From backpacks to snapbacks, the career of Blue Sky Black Death has spanned more than a decade of genre evolution and artistic growth. After starting separately as beat makers during the golden age of indie hip-hop in the late 90s, the duo united and expanded their repertoire in 2006 with the double album A Heap Of Broken Images. The first disc of this album was their first official foray into purely instrumental work. Subsequently they have pursued both avenues, collaborating with several rappers while also releasing two more instrumental suites – Late Night Cinema and Noir. Paying homage to their mutual appreciation of southern rap traditions in a historically unique way, the duo also created chopped & screwed version of these albums, respectively called Lean Night Cinema and Noir + Violet.

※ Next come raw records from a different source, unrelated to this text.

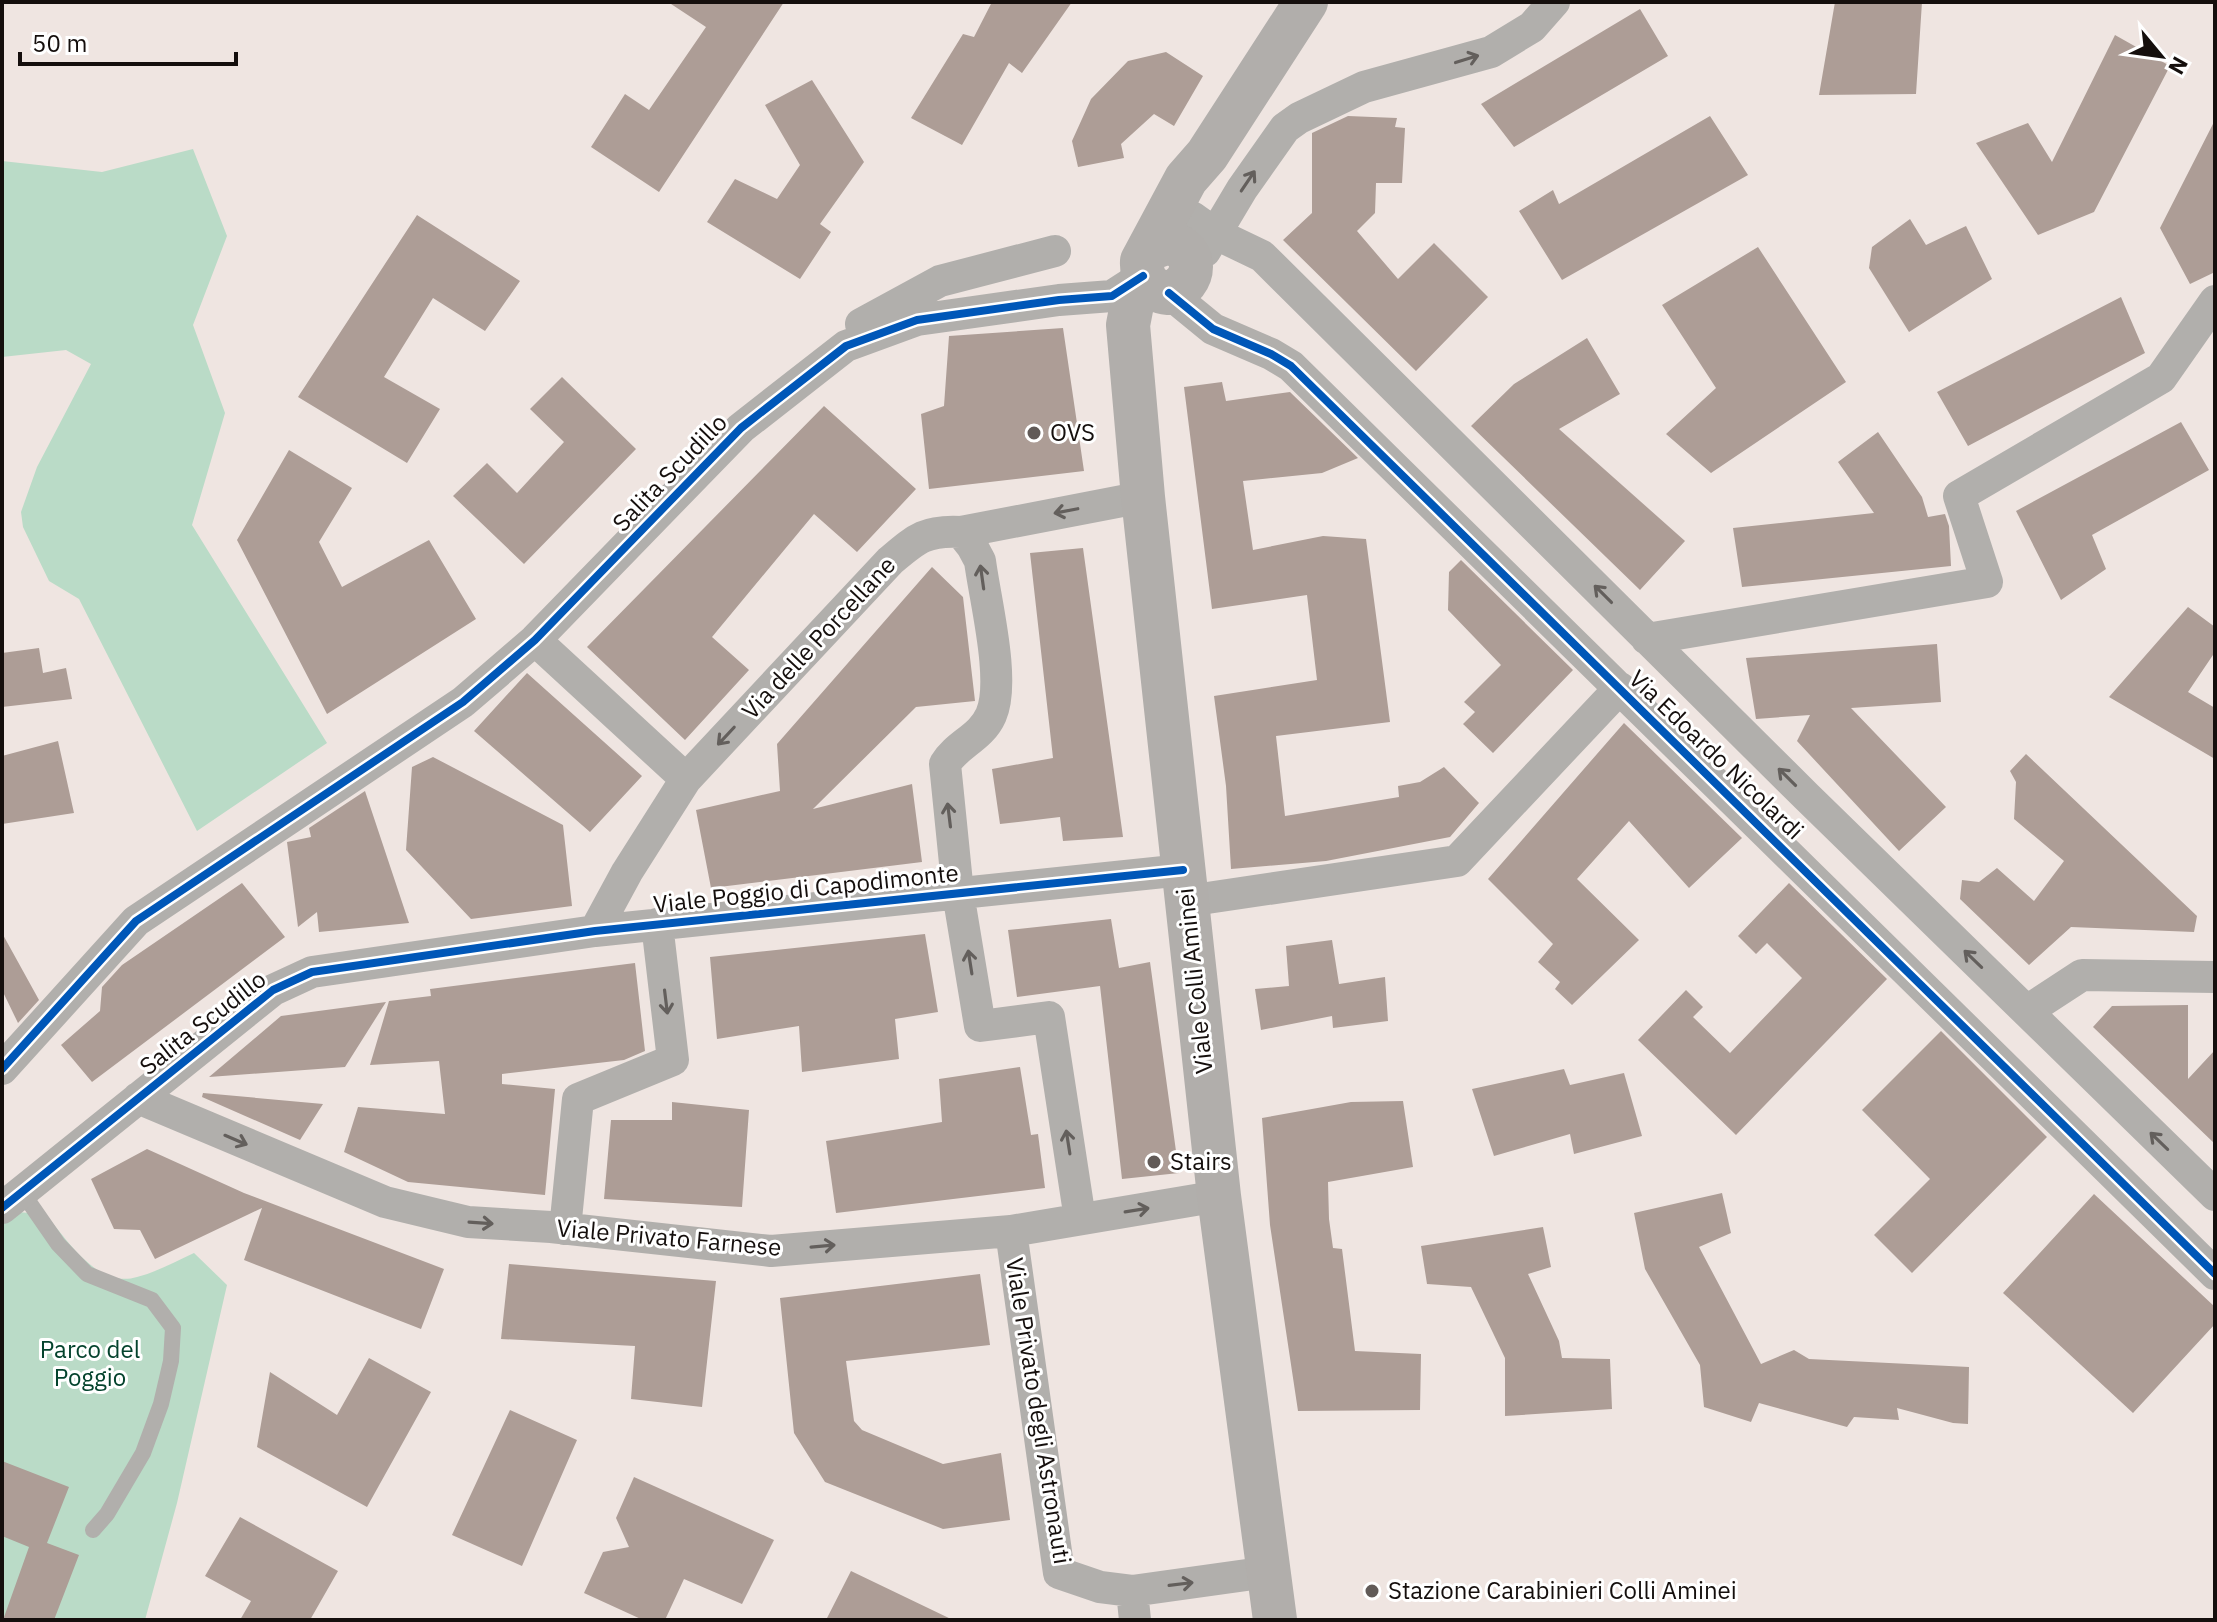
<svg xmlns="http://www.w3.org/2000/svg" width="2217" height="1622" font-family="'IBM Plex Sans',sans-serif">
<style>
.green{fill:#badbc7}
.building{fill:#ad9d96}
.lines{fill:none;stroke-linecap:round;stroke-linejoin:round}
.lane{stroke:#b1afac;stroke-width:16}
.street{stroke:#b1afac;stroke-width:32}
.secondary{stroke:#b1aeab;stroke-width:44}
.cycleway-casing{stroke:#fff;stroke-width:13}
.cycleway{stroke:#0057b8;stroke-width:8}
.oneway{stroke:#635f5c}
.poi-dot{fill:#615a57;stroke:#fff;stroke-width:3}
.labels{text-anchor:middle;stroke-width:6;stroke-linejoin:round;paint-order:stroke}
.poi-label{font-size:24px;fill:#150f0d;stroke:#fff;text-anchor:start}
.street-label{font-size:24px;fill:#150f0d;stroke:#fff}
.park-label{font-size:24px;fill:#04432d;stroke:#fff}
</style>
<rect width="100%" height="100%" fill="#efe5e1"/>
<path class="green" d="M193 149 227 236 193 325 225 413 192 525 327 743 197 831 79 599 49 581 23 527 21 512 37 467 91 364 66 350 2 357V161L102 172Z
M2 1211 45 1214C67 1239 97 1289 137 1277 157 1272 176 1261 194 1253L227 1285 177 1503 145 1620H2Z"/>
<path class="building" d="M668 2H784L659 192 591 147 625 94 649 110 706 27Z
M992 2H1072L1022 73 1009 63 962 145 911 118 963 34 974 37Z
M1835 2H1922L1916 94 1819 95Z
M1640 9 1668 56 1514 147 1481 104Z
M2115 35 2170 66 2094 212 2038 235 1976 143 2028 123 2052 162Z
M1166 52 1203 76 1174 126 1154 114 1121 144 1124 158 1078 167 1072 141 1091 99 1128 61Z
M812 80 864 162 820 224 831 232 800 279 707 222 735 179 777 199 800 165 765 105Z
M1348 116 1397 118 1395 127 1405 128 1402 183H1376L1375 213 1357 231 1398 279 1434 243 1488 297 1416 371 1283 240 1312 213V133Z
M1710 116 1748 175 1562 280 1519 211 1553 190 1559 204Z
M2215 120V272L2190 284 2160 228Z
M417 215 520 281 485 331 433 298 384 377 440 409 407 463 298 397Z
M1910 219 1926 245 1966 226 1992 279 1909 332 1869 268 1872 247Z
M1758 247 1846 382 1711 473 1666 434 1716 388 1662 305Z
M2121 297 2145 353 1968 446 1937 392Z
M1063 328 1084 471 929 489 921 414 944 406 949 336Z
M1587 338 1620 394 1559 429 1685 541 1640 590 1471 426 1514 384Z
M562 377 636 449 524 564 453 496 487 463 517 493 564 442 530 409Z
M1222 382 1226 401 1290 392 1358 458 1322 473 1243 481 1253 550 1323 536 1366 539 1390 722 1276 736 1285 816 1399 797 1398 786 1420 782 1444 767 1479 803 1450 837 1326 861 1231 869 1226 786 1214 696 1317 680 1307 595 1212 609 1184 387Z
M824 406 916 489 857 552 814 514 712 637 749 670 685 740 587 647Z
M2181 422 2209 470 2092 535 2106 569 2061 600 2016 511Z
M1878 432 1922 497 1928 517 1945 514 1949 526 1951 566 1742 587 1733 528 1874 513 1838 462Z
M289 450 352 488 319 542 342 587 429 540 476 619 327 714 237 540Z
M1083 548 1123 837 1063 841 1060 817 1000 824 992 769 1053 758 1030 553Z
M1461 560 1573 670 1493 753 1463 724 1475 712 1464 702 1501 665 1448 610 1449 572Z
M932 567 963 597 975 701 916 707 813 809 912 784 922 862 711 888 696 810 780 791 777 744Z
M2188 607 2215 627V652L2188 692 2215 708V759L2109 697Z
M1937 644 1941 702 1851 708 1946 807 1899 851 1797 741 1810 715 1756 719 1746 658Z
M39 648 43 673 66 668 72 699 2 707V653Z
M527 673 642 776 590 832 474 731Z
M1624 723 1742 838 1689 888 1629 821 1577 879 1639 940 1572 1005 1555 989 1560 982 1538 962 1553 944 1488 879Z
M58 741 74 813 2 824V756Z
M2026 754 2197 916 2194 932 2071 927 2029 965 1960 899 1962 880 1979 882 1997 868 2034 901 2064 861 2014 819 2016 782 2010 771Z
M433 757 563 825 572 906 471 919 406 850 412 767Z
M365 791 409 923 319 932 317 912 298 927 287 842 311 837 309 828Z
M242 883 285 937 92 1082 61 1045 100 1011 102 987 122 965Z
M1789 883 1887 979 1736 1135 1638 1040 1686 990 1703 1007 1693 1017 1730 1053 1802 978 1767 943 1756 954 1738 936Z
M1111 919 1119 968 1150 962 1179 1173 1122 1179 1100 986 1017 997 1008 930Z
M2 933 39 1000 18 1023 2 990Z
M925 934 938 1012 895 1019 899 1059 802 1072 799 1026 717 1039 710 957Z
M1332 940 1339 984 1385 977 1388 1021 1333 1028 1332 1016 1261 1030 1255 989 1289 986 1286 946Z
M635 963 645 1051 624 1060 502 1074V1084L555 1089 545 1195 408 1182 344 1152 358 1107 445 1114 439 1061 370 1065 389 1001 431 996 430 989Z
M386 1002 345 1067 209 1077 281 1016Z
M2188 1005V1079L2215 1050V1144L2093 1027 2112 1006Z
M1941 1031 2047 1137 1912 1273 1874 1235 1930 1179 1862 1110Z
M1020 1067 1031 1135 1038 1134 1045 1188 836 1213 826 1141 942 1122 939 1079Z
M1564 1069 1570 1085 1624 1073 1642 1136 1574 1154 1570 1134 1494 1156 1472 1089Z
M203 1093 323 1104 300 1140 202 1097Z
M1403 1101 1413 1167 1328 1182 1329 1219 1333 1248 1342 1249 1355 1351 1421 1354 1420 1410 1298 1411 1270 1225 1262 1118 1351 1102Z
M672 1102 749 1110 742 1207 604 1199 611 1120H672Z
M147 1149 244 1193 444 1269 421 1329 244 1260 262 1208 155 1259 140 1230 114 1229 91 1179Z
M1722 1193 1731 1233 1699 1247 1761 1364 1794 1350 1809 1359 1969 1367 1968 1424 1953 1423 1897 1408 1899 1420 1854 1417 1847 1427 1759 1403 1751 1422 1704 1407 1700 1365 1645 1269 1634 1213Z
M2094 1194 2215 1307V1324L2133 1413 2003 1293Z
M1543 1227 1551 1267 1528 1274 1559 1341 1562 1358 1610 1359 1612 1409 1505 1416V1358L1471 1287 1427 1284 1421 1246Z
M509 1264 716 1281 702 1407 631 1399 635 1346 501 1339Z
M980 1274 990 1345 846 1361 854 1421 862 1430 943 1464 1001 1453 1010 1520 943 1529 825 1482 794 1433 780 1298Z
M369 1358 431 1392 367 1507 257 1447 270 1372 337 1415Z
M510 1410 577 1440 522 1566 452 1535Z
M2 1461 69 1487 47 1543 79 1555 54 1620H3L29 1547 2 1536Z
M634 1477 774 1540 742 1604 684 1579 665 1620H643L584 1593 603 1552 629 1547 616 1518Z
M240 1517 338 1571 310 1620H240L251 1601 205 1576Z
M851 1571 953 1620H826Z"/>
<g class="lines">
<path class="lane" d="M22 1192 58 1244 87 1274 152 1300 173 1328 171 1361 161 1404 143 1453 107 1514 93 1530"/>
<path class="street" d="M1192 217 1216 234 1262 256 1806 796 2215 1195
M1205 251 1242 189 1285 128 1299 118 1364 87 1491 52 1532 27 1554 2
M1169 293 1213 329 1271 354 1291 366 2215 1274
M861 324 940 281 1055 251
M961 532 972 546 980 561C985 600 1006 681 991 715 981 738 957 744 945 764L958 893 980 1026 1049 1017 1080 1219
M1647 639 1987 582 1959 496 2161 378 2215 301
M535 640 686 779
M1187 901 1457 861 1620 688
M595 931 627 872 686 779 890 561C916 539 925 530 961 532L1143 497
M2027 1011 2082 975 2215 977
M2 1069 136 921 463 702 535 640 741 428 846 346 917 320 1059 300 1112 296 1143 276
M138 1098 385 1202 468 1222 551 1227 771 1251 1011 1231 1219 1196
M2 1208 273 990 312 972 595 931 1183 870
M565 1229 578 1099 673 1060 657 924
M1011 1231 1059 1573 1100 1587 1132 1591 1268 1572
M1132 1591 1135 1620"/>
<path class="secondary" d="M1149 249 1168 242C1199 249 1198 284 1169 293 1149 291 1141 279 1142 261L1186 179 1207 155 1306 2
M1143 276 1134 294 1128 325 1143 497 1219 1196 1275 1620"/>
<g class="cycleway-casing">
<path id="cycleway" d="M1169 293 1213 329 1271 354 1291 366 2215 1274
M2 1069 136 921 463 702 535 640 741 428 846 346 917 320 1059 300 1112 296 1143 276
M2 1208 273 990 312 972 595 931 1183 870"/>
</g>
<use href="#cycleway" class="cycleway"/>
</g>
<defs><path id="oneway-shaft" d="M-6 0H5M1.5-3L5.5 0L1.5 3" fill="none" stroke-width="1.6" stroke-linecap="round" stroke-linejoin="round" transform="scale(2)"/></defs>
<g class="oneway">
<use href="#oneway-shaft" transform="translate(1467 59) rotate(-17)"/>
<use href="#oneway-shaft" transform="translate(1248 181) rotate(-56)"/>
<use href="#oneway-shaft" transform="translate(1066 511) rotate(169)"/>
<use href="#oneway-shaft" transform="translate(982 577) rotate(-98)"/>
<use href="#oneway-shaft" transform="translate(1603 594) rotate(-135)"/>
<use href="#oneway-shaft" transform="translate(726 736) rotate(133)"/>
<use href="#oneway-shaft" transform="translate(1787 777) rotate(-135)"/>
<use href="#oneway-shaft" transform="translate(949 815) rotate(-97)"/>
<use href="#oneway-shaft" transform="translate(1973 959) rotate(-136)"/>
<use href="#oneway-shaft" transform="translate(970 962) rotate(-99)"/>
<use href="#oneway-shaft" transform="translate(666 1002) rotate(83)"/>
<use href="#oneway-shaft" transform="translate(236 1140) rotate(23)"/>
<use href="#oneway-shaft" transform="translate(2159 1141) rotate(-136)"/>
<use href="#oneway-shaft" transform="translate(1068 1142) rotate(-99)"/>
<use href="#oneway-shaft" transform="translate(1137 1210) rotate(-9)"/>
<use href="#oneway-shaft" transform="translate(481 1223) rotate(4)"/>
<use href="#oneway-shaft" transform="translate(823 1246) rotate(-5)"/>
<use href="#oneway-shaft" transform="translate(1181 1584) rotate(-7)"/>
</g>
<g class="poi-dot">
<circle cx="1034" cy="433" r="8"/>
<circle cx="1154" cy="1162" r="8"/>
<circle cx="1372" cy="1591" r="8"/>
</g>
<g class="labels">
<g class="poi-label">
<text x="1050" y="441">OVS</text>
<text x="1170" y="1170">Stairs</text>
<text x="1388" y="1599">Stazione Carabinieri Colli Aminei</text>
</g>
<g class="street-label">
<text transform="translate(670 473) rotate(-46)" y="8">Salita Scudillo</text>
<text transform="translate(819 638) rotate(-47)" y="8">Via delle Porcellane</text>
<text transform="translate(1716 755) rotate(44)" y="8">Via Edoardo Nicolardi</text>
<text transform="translate(806 889) rotate(-6)" y="8">Viale Poggio di Capodimonte</text>
<text transform="translate(1195 981) rotate(-96)" y="8">Viale Colli Aminei</text>
<text transform="translate(203 1023) rotate(-38)" y="8">Salita Scudillo</text>
<text transform="translate(669 1238) rotate(5)" y="8">Viale Privato Farnese</text>
<text transform="translate(1038 1411) rotate(81)" y="8">Viale Privato degli Astronauti</text>
</g>
<g class="park-label">
<text x="90" y="1358">Parco del<tspan x="90" dy="28">Poggio</tspan></text>
</g>
</g>
<rect width="2217" height="1622" fill="none" stroke="#150f0d" stroke-width="8"/>
<g transform="translate(2161 56) rotate(119)" stroke="#ffffff" stroke-width="6" paint-order="stroke">
<path d="M0-6L14 30L0 20L-14 30Z" fill="#150f0d"/>
<text y="-12" font-size="22" font-weight="bold" text-anchor="middle" fill="#150f0d">N</text>
</g>
<path d="M20 52v12h216v-12" fill="none" stroke="#150f0d" stroke-width="4"/>
<text x="32" y="52" font-size="24" fill="#150f0d" stroke="#ffffff" stroke-width="6" paint-order="stroke">50 m</text>
</svg>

Striving to continue progress into unexpected directions, Blue Sky Black Death now present their most ambitious and original work yet. Glaciers is a culmination of years of experimentation, a realization of ideas which were only hinted at in their previous efforts. While the tag ‘instrumental hip-hop’ could still be applied nominally, the duo’s appreciation of post-rock, shoegaze and prog-rock makes for a daring sonic blend far removed from the repetitive loops and structures traditionally associated with this genre. This departure from convention is accentuated further by cameos from fellow Fake Four Inc. signees Child Actor and singer JMSN. Their collaborations with BSBD are symbiotic, marked by mutual testing of comfort zones, the guests and their hosts pushing each other beyond boundaries of previous experience. To ensure that the presentation of Glaciers is as unique as its contents, the cover was commissioned to the multi-talented Maxime Buchi; a notable tattooist, designer and creative director of the cult favorite Sang Bleu magazine.
Even when accounting for the continuously blurring lines between rap production and electronic and ambient music, what happens on Glaciers still stands as nearly unprecedented. Simply put, the aim here is to go big. In one regard this means longer songs, with several tracks reaching over 10 minutes. But beyond just length, there is a sense of operatic grandiosity that imbues even the album’s shorter entries. The group has combined samples with live instrumentation before, but never so dramatically and profoundly as now. The listener is placed directly into the eye of the storm as all around him chords and vocals swell and fall, awash in sweeping waves of synth and bass. The effect is sometimes chaotic but never violent. Blue Sky Black Death craft music of tumultuous beauty; music at once both exciting and soothing. Predicated on this contradiction, their compositions coalesce into a singular harmony. They form a new terrain from disparate building blocks, a vast alien expanse of sound waiting to be explored.